I start walking back to my office – my office for the day, anyway. The elevator is small, but I get in with two other people. Something, or really – someone makes it inevitably awkward. The first gets off at the second floor. “Bonne après-midi,” mumbled, just barely discernible. There’s no room for a response. The next elevator ding is mine and the other person gets off with me, clearly confused at who I am and why I’m on his floor, but no questions asked.

This isn’t the first time I’ve returned to old stomping grounds. And I suspect that it’s going to happen more and more often. I can’t remember if I ever really meant to be back here – I think I hadn’t exactly planned on it in the way that one doesn’t when one doesn’t think about it. It forces me to reflect on the ways I’ve changed and what I’ve done between now and then to cause that change, for better or worse.

I was young – fresh out of college. I’d never worked the 9 to 5. And I was eager, so insufferably excited. So sure that this is where I wanted and needed to be, that this was the only logical decision for me, because this is what you do, and what people want. That all dropped off somewhere in the first or second quarter of graduate school, scattered and windswept over the streets of Baltimore. By February, I’d had enough. I wondered where I’d gotten so mesmerized by all of it. It was time for something real. Two years later, I’m still finding that that’s a hard thing to pin down.

So, what’s the difference between being here then and being here now? Basically that I walk around like I own the place. Okay, maybe that’s an exaggeration. But in comparison to what my demeanor was before, that description is pretty accurate. There was confidence before. But that confidence seems to have taken root and blossomed, somehow escaping my watchful inward gaze. Or perhaps, I simply give zero fucks. I take in the looks and stares like they were self-evidently meant for me. And they’re thoroughly amusing.

Now, I’m left wondering where that change began. Was it becoming thoroughly jaded with the work and the world? Did it start with a need for more tangible impact, right now? Or realizing so much of the perpetual, tangible frustration are problems of the system? Or was it simply a byproduct of aging and more practice, if only four years of it? Whatever it was, I’d venture to say that the transformation hasn’t ended there. All I’m left with at this moment is sheer amazement at the magnitude of the change.

In some way, it gives me more confidence of the things that, in my head, I can’t do now simply because of “how I am” or what skills I may or may not have, I’ll be able to do only a short time from now. Perhaps I can now if only given the opportunity. But why leave it to so much circumstance? Maybe, I need to create my own opportunity.

Rose-colored words

I have a problem. When framing my problems to external audiences (boss, friends, strangers, boyfriend), I compulsively force everything into this stupid, false optimism-shaped mold. I’ve been praised for this.
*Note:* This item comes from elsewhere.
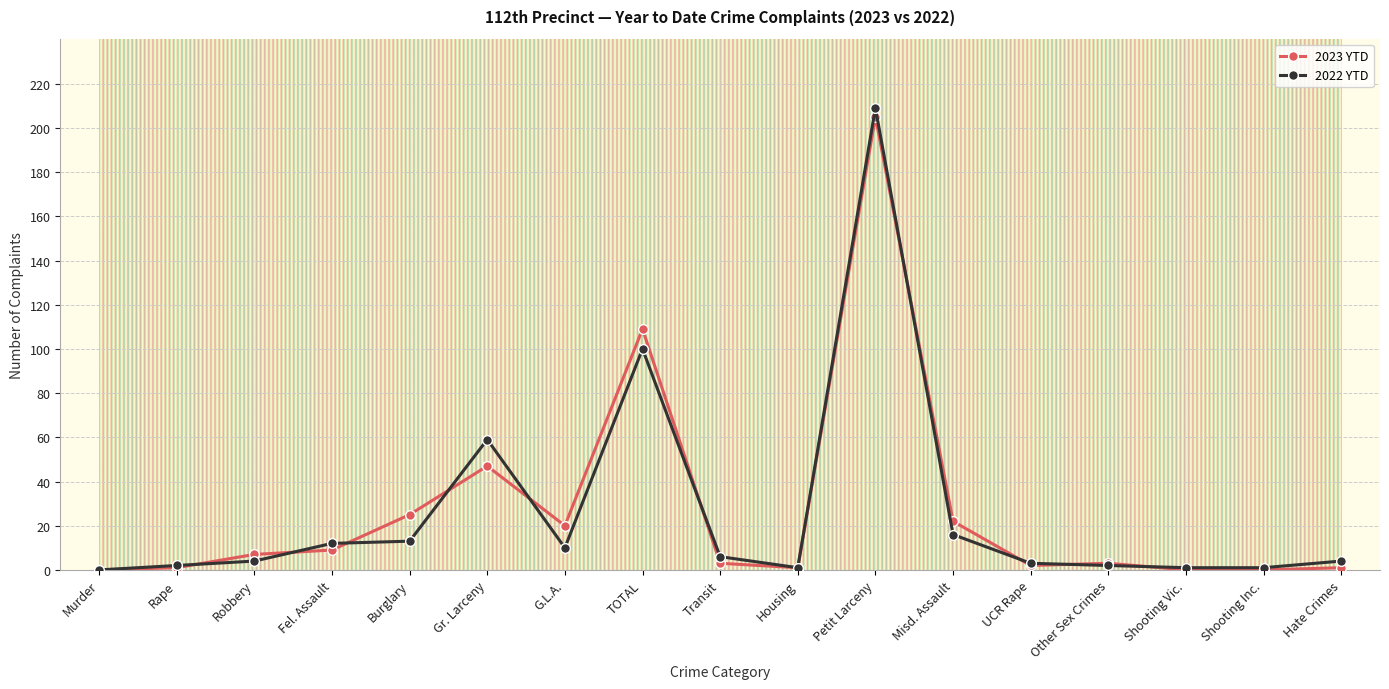

Is the value of 2023 YTD at Shooting Inc. greater than the value of 2022 YTD at Other Sex Crimes?

No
“My challenge is that I’m struggling to get everything in order for this project to meet deadline, but it gives our team an opportunity to BLAH BLAH BLAH”

My boss LOVES this.

I read back on some of my previous posts (blah, blah). They are not completely honest. I force a rose lens in conversations with everyone. (“This terrible thing happened, but you know,  it’s not *that* bad because BLAH BLAH BLAH, it will be okay!”) I feel so much more doubt and hopelessness than I let on. And I think that is okay, to feel this.

I’m so concerned with being flexible, optimistic, positive. Where does this come from? Is it a female condition? I’m strong, yes. I’m optimistic and bright and resilient. Yes, I pride myself on this. But where did I learn that I concede weakness if I present my struggle and my sadness and my hopelessness without a delusional tint of optimism?

I want to approach my struggles with grace, and with grace I think comes a degree of optimism and hope. But I am doing myself no favors when I strap those stupid fucking rose glasses onto my face.